BRCAChallenge / brca-exchange

Overall management and deployment of the BRCA Exchange web portal and pipeline scripts
http://brcaexchange.org
28 stars 32 forks source link

Solve ambiguity for deNovoPrior = 0.02 in ISPP Sandbox #818

Open amycoffin opened 6 years ago

amycoffin commented 6 years ago

splicePrior can equal 0.02 for more than one reason:

This ambiguity affects the Splice-level estimation nested tile, the de novo donor tab.

amycoffin commented 6 years ago

according to calcVarPriors.py, "frameshiftFlag: equals 1 if variant causes a frameshift, 0 if not". However, there are also "-" and "N/A" values assigned for that flag. It appears that all insertions, deletions, and indels are currently "-", which means that frameshiftFlag might be more useful once Zack implements the indel side of the code.

Intuitively, I believe that the part of the code that assigns frameshiftFlag should be this simple:

if varType == substitution, then frameShiftFlag = 0 if varType == insertion, deletion, or indel and getDeNovoSpliceFrameshiftStatus returns True, then frameshiftFlag = 1

(currently, I believe that N/A is assigned for substitution variants, per line 1954; however, per output there are multiple substitution variants that have frameshiftFlag values of N/A, "-", 0, and 1. It is impossible for a substitution variant to be a frameshift, so I am not sure whether that flag is reliable. Maybe I am misunderstanding it.)

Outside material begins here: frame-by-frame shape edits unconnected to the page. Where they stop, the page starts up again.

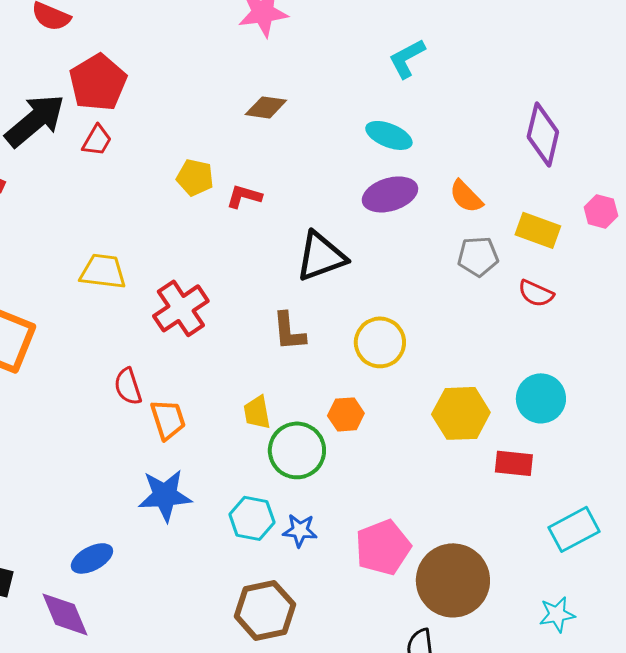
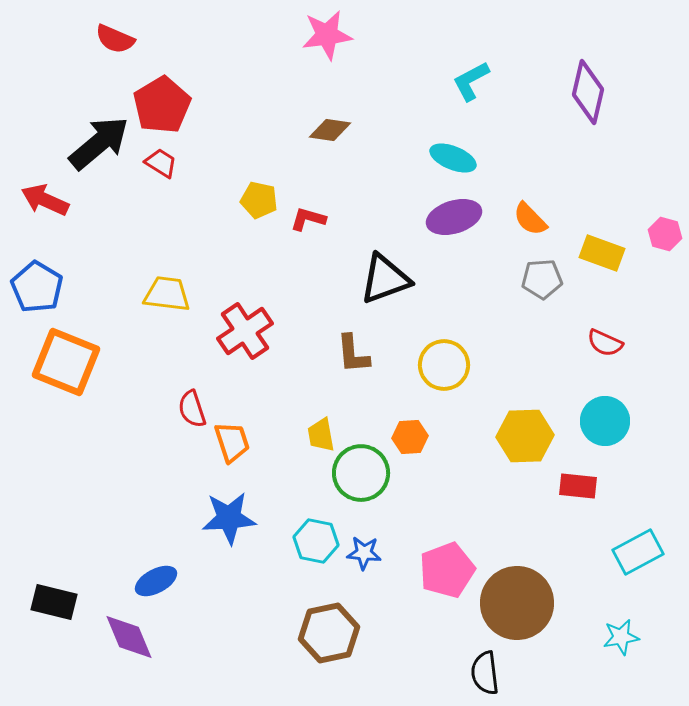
purple diamond: (543, 134) -> (588, 92), moved
red trapezoid: (97, 140) -> (161, 163), turned -88
red semicircle: (536, 293) -> (605, 343), moved

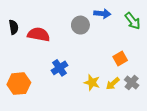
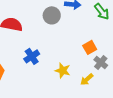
gray cross: (132, 83) -> (101, 62), moved
yellow arrow: (113, 84) -> (87, 79), moved

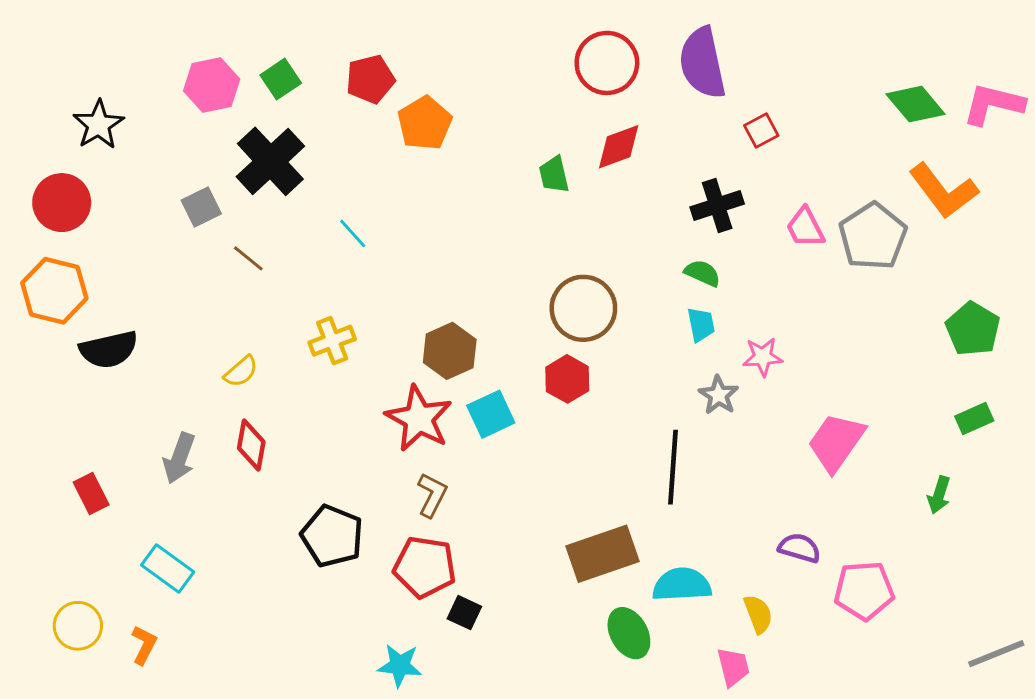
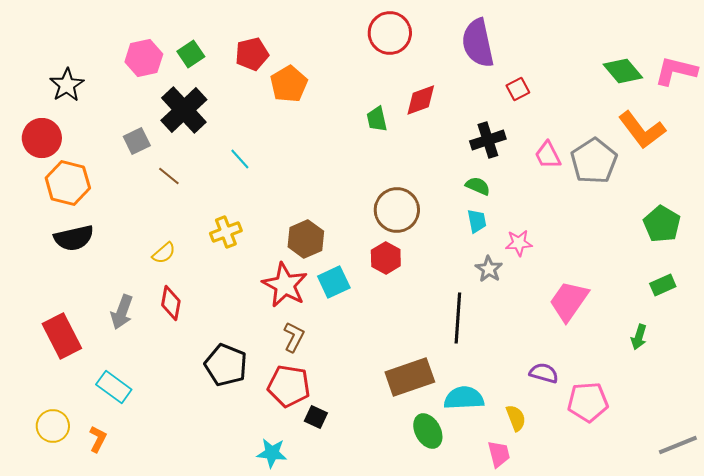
red circle: (607, 63) -> (390, 33), moved
orange hexagon: (54, 291) -> (68, 183), moved
red rectangle: (91, 494) -> (62, 336), size x1.6

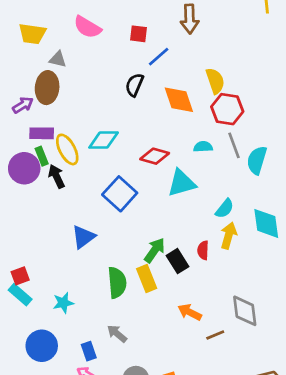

calcVarPriors.py appears to currently handle the frameshiftFlag on a case-by-case basis, while the function "getDeNovoSpliceFrameshiftStatus" provides a T/F on frameshift. Can we simply put the frameshiftFlag at the end fo that function? The only problem is that the frameshift flag is embedded throughout the code in conditionals, changing between 0,1, and N/A often. I assume it plays some important role if it shows up 86 times and is used in the flow control of the code. IMHO, frameshiftFlag ought to always be applicable, because a variant always is or is not a frameshift. If we were to do this, the goal for that flag would be for it to read 0 for all the currently implemented substitution variants, and "-" until the indels are implemented. Once indels are implemented, they will mostly be frameshiftFlag = 1, and more rarely =0.

amycoffin commented 6 years ago

Once issues #831 and #832 are addressed, we can implement a frameshift flag either using getVarType() or getVarConsequnces(), or perhaps a combination of the two.

amycoffin commented 6 years ago

@falquaddoomi has this been resolved, without updates to the frameshift flag?

amycoffin commented 6 years ago

@melissacline is it true that for all substitution variants, an IFD is not possible? So, given the current data release, can we default to Weak/Null because we have not implemented indels yet?

melissacline commented 6 years ago

@amycoffin I think we're safe in saying that if a variant is a substitution variant, then it's not an in-frame deletion. What is it again that you'd like to default to Weak/Null?

amycoffin commented 6 years ago

@melissacline The ambiguity mentioned in this issue is shown below, which is either weak/null or IFD, and if IFDs are not present, then weak/null can theoretically be defaulted to:

screen shot 2018-08-28 at 7 21 28 pm

Thus if the de novo donor prior = 0.02, we can default to weak/null for this first data set. We will still have to resolve this eventually.

melissacline commented 6 years ago

@falquaddoomi and @zfisch, when I've looked at this issue with fresh eyes, I've decided that if hte splicing prior is really, really low, then most users are not going to care which situation gave rise to the low prior. I doubt this will be an issue for this release, since the de novo splice site with the innocuous IFD is a rare situation. For subsequent releases, it's okay with me if we merge the two boxes, e.g. "Weak/Null & Low OR Innocuous IFD". That's one option, if it simplifies life.

zfisch commented 6 years ago

@melissacline @falquaddoomi @amycoffin what's our status on this issue?

amycoffin commented 5 years ago

@falquaddoomi @zfisch last we discussed, this was an okay bug for now, but are we working on getting these ambiguities finally resolved?

zfisch commented 5 years ago

Looking at @melissacline's previous comment --

For subsequent releases, it's okay with me if we merge the two boxes, e.g. "Weak/Null & Low OR Innocuous IFD". That's one option, if it simplifies life.

@falquaddoomi Do you need more information to implement?

falquaddoomi commented 5 years ago

@zfisch No, that should do it. I'll merge the two categories ASAP. I presume the same applies to #816.